The rest of the way up was a foggy haze from lack of oxygen and utter exhaustion. Another hour ticked by. We summited. There was only a couple of people there. Hut 10 was boarded up, closed. The sign was in Japanese, we had no idea what it said. Nearly 3pm, we were out of time. We used the coin-op bathroom and found the decent path.
Everyone says the decent is worse than the climb.
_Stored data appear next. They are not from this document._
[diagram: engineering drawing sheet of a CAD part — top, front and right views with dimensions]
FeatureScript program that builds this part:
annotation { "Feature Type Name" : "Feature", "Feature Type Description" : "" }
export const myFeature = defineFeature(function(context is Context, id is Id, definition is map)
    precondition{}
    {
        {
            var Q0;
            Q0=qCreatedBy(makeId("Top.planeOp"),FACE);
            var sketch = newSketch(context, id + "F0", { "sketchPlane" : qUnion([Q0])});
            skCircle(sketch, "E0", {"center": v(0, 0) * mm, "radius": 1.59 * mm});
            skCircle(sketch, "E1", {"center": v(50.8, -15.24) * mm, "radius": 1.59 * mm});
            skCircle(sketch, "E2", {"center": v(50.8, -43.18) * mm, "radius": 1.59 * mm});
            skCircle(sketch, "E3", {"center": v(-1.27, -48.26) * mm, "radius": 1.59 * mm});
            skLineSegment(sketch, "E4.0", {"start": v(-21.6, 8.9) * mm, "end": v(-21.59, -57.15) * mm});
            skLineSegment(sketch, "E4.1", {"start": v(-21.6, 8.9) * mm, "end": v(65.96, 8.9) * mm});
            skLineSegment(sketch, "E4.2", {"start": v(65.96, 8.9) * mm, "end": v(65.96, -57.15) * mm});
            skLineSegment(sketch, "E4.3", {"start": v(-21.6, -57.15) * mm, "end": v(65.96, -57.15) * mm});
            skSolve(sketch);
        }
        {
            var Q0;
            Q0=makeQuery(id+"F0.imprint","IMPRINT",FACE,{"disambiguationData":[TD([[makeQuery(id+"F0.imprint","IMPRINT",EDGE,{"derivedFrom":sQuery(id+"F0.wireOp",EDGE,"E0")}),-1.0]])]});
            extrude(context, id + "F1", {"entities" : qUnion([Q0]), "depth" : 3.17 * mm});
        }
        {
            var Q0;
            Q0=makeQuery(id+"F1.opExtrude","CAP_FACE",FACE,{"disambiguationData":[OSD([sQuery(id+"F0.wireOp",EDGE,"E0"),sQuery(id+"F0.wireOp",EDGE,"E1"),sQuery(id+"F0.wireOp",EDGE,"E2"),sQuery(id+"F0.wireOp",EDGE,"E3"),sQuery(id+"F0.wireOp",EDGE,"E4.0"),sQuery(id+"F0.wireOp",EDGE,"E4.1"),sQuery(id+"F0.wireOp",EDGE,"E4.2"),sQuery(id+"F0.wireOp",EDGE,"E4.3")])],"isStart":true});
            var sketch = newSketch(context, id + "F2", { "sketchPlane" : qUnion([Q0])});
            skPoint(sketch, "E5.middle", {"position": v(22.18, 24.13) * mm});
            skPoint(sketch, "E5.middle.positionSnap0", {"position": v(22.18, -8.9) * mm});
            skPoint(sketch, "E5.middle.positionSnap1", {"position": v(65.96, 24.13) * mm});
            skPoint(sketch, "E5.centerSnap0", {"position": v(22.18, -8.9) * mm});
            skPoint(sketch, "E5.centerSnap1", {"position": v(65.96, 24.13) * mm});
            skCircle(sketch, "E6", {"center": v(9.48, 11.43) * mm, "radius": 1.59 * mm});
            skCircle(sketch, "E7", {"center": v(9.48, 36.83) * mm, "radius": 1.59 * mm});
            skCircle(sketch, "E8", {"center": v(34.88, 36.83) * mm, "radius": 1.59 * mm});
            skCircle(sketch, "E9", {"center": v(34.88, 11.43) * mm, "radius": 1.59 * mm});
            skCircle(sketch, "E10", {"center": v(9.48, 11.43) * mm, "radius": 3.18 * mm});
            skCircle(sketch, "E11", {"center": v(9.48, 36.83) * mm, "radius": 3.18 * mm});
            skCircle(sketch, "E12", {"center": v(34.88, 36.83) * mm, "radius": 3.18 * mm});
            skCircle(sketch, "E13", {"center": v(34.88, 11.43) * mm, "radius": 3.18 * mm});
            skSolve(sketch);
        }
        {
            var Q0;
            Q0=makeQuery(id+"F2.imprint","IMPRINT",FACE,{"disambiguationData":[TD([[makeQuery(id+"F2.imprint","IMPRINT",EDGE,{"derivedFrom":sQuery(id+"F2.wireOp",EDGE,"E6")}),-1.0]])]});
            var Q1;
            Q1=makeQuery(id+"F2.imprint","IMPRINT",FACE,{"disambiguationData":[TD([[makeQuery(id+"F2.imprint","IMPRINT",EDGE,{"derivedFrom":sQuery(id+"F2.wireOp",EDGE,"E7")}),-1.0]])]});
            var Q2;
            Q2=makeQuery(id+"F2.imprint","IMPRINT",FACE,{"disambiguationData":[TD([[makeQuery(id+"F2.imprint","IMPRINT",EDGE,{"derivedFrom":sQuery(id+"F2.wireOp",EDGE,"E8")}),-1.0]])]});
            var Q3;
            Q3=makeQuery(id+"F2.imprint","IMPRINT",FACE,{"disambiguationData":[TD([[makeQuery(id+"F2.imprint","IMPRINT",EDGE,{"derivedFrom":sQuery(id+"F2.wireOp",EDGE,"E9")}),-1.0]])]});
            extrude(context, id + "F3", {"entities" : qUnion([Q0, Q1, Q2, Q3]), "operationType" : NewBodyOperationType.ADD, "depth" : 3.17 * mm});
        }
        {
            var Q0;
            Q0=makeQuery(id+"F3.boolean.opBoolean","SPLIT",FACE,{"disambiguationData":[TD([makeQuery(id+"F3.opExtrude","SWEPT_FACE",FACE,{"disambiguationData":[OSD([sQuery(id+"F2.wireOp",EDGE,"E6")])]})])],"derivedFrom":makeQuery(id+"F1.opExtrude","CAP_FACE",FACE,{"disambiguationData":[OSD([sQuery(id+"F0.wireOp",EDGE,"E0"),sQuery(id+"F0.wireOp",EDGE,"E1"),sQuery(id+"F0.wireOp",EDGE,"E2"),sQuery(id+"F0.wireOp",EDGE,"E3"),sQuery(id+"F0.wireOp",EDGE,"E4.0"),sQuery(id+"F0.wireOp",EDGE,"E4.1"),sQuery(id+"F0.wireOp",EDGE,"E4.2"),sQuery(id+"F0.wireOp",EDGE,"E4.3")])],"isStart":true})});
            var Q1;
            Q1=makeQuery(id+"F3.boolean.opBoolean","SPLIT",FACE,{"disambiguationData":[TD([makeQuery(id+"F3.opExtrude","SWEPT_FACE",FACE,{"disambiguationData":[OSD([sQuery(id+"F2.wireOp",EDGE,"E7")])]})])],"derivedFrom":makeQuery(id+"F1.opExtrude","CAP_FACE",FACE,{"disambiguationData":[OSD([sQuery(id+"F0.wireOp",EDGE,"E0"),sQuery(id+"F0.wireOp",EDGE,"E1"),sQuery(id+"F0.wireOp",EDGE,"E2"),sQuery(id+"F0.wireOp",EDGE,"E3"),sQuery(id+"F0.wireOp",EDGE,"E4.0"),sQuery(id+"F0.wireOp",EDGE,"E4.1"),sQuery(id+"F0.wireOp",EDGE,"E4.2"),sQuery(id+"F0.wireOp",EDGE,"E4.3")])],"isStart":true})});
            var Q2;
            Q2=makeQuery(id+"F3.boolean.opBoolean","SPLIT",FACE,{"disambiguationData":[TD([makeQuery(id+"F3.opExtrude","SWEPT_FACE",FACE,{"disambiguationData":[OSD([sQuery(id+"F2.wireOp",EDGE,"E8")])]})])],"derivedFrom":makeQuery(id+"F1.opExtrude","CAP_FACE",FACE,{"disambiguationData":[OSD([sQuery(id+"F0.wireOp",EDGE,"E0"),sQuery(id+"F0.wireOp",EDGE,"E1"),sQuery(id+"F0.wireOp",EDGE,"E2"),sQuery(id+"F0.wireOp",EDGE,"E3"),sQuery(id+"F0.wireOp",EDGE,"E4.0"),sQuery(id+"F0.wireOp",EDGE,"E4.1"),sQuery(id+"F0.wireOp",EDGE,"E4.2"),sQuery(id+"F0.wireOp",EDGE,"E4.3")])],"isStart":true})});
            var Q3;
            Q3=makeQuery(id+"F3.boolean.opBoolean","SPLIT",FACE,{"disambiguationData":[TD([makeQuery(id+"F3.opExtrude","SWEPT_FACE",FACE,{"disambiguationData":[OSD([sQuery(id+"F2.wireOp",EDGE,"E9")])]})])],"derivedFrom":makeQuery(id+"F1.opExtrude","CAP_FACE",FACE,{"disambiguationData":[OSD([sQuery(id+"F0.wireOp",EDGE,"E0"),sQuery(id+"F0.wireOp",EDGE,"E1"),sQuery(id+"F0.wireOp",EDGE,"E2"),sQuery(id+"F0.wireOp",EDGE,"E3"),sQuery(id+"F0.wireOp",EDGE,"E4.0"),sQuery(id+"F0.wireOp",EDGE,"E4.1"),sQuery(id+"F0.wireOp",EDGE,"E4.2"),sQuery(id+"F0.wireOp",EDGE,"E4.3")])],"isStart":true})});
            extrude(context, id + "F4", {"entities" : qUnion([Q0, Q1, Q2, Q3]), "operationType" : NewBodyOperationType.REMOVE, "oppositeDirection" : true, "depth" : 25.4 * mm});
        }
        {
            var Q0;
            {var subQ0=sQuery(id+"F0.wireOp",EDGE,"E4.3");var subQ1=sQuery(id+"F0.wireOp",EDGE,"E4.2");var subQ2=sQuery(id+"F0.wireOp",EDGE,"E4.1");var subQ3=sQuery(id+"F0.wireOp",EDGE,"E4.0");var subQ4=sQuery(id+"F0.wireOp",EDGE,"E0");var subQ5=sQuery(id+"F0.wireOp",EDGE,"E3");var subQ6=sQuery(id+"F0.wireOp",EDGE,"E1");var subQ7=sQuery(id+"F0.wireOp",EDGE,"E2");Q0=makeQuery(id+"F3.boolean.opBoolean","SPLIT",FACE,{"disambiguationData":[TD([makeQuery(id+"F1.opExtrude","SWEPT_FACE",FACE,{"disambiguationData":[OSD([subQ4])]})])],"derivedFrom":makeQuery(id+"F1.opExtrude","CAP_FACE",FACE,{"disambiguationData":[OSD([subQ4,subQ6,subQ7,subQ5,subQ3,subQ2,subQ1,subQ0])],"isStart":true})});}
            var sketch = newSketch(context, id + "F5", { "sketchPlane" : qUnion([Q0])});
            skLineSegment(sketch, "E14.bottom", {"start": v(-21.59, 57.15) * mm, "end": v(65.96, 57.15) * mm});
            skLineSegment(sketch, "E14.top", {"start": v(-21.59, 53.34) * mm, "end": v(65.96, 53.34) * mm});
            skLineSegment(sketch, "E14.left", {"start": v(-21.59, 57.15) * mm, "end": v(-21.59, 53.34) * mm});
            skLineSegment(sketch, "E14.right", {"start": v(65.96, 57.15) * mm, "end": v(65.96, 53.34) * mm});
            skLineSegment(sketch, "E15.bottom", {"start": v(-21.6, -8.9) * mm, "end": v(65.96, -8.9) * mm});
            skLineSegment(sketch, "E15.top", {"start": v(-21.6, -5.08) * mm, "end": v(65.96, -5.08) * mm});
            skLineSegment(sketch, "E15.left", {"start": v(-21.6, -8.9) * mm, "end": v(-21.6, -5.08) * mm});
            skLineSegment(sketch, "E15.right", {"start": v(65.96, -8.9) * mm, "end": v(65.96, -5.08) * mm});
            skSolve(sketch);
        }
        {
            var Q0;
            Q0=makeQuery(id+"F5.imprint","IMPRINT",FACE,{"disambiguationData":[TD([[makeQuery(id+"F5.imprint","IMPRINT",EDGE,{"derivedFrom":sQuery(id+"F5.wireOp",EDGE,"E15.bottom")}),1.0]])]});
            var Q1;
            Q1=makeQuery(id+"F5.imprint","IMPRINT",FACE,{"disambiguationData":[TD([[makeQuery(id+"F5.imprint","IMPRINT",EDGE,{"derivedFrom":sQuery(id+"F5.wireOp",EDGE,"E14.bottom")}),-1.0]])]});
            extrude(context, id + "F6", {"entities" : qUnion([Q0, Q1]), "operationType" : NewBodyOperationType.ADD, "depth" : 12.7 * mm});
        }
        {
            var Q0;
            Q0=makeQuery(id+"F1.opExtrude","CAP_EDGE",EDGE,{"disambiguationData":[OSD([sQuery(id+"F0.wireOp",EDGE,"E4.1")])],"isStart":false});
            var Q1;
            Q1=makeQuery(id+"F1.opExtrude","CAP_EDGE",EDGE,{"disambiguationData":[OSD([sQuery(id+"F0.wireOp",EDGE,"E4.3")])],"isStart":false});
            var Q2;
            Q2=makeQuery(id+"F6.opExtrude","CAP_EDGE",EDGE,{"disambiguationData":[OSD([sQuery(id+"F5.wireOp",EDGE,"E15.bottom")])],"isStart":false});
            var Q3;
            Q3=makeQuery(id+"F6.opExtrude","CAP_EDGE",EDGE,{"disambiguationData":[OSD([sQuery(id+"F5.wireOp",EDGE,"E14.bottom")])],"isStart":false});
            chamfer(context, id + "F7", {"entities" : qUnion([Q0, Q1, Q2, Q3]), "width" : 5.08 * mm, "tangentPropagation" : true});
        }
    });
I thought they were crazy. Turns out there’s some truth to it. The decent is a 30-35 degree slope of ankle deep loose lava gravel. It was like skiing on ball bearings. Step, slide, catch balance with hiking poles. Thigh muscles burned. Legs were getting wobbly. It was miserable.
Delicia and Jack made much better time and soon disappeared down the slope. Zach and I are stuck with the short-step-shuffle on jello legs. An hour went by and the sign said 2 more hours down. Checking my watch I saw the bus would depart in 90 minutes. Uh oh.
Mustering all the energy we could, we pushed through and headed down, down, and further down. Sliding, falling, and looking over the edges to seemly hundreds of switchback to go. No time for breaks. An hour to go and my water ran out. 100 ounces gone. I borrowed some from Zach as he muttered, “I want a donkey ride”.
We found the last switchback and were on the path to station 6. We finally saw the park ranger and she looked at her watch, tapping. I asked, “Do you think we can make it?”. She swung her arms as if running a sprint and pointed us down the trail. “Only if we run?”…. great. We pushed on, back into the forest.
The sun dropped out of sight. 30 minutes later we emerged into the 5th station parking lot just as our bus rolled in. I had enough time to jam 400 yen ($4) into a vending machine for some needed water and we collapsed onto the bus. We had done the dangan tozan. 10 hours, 45 minutes.
Yikes! Kamakazi Klimbers. Glad you made it.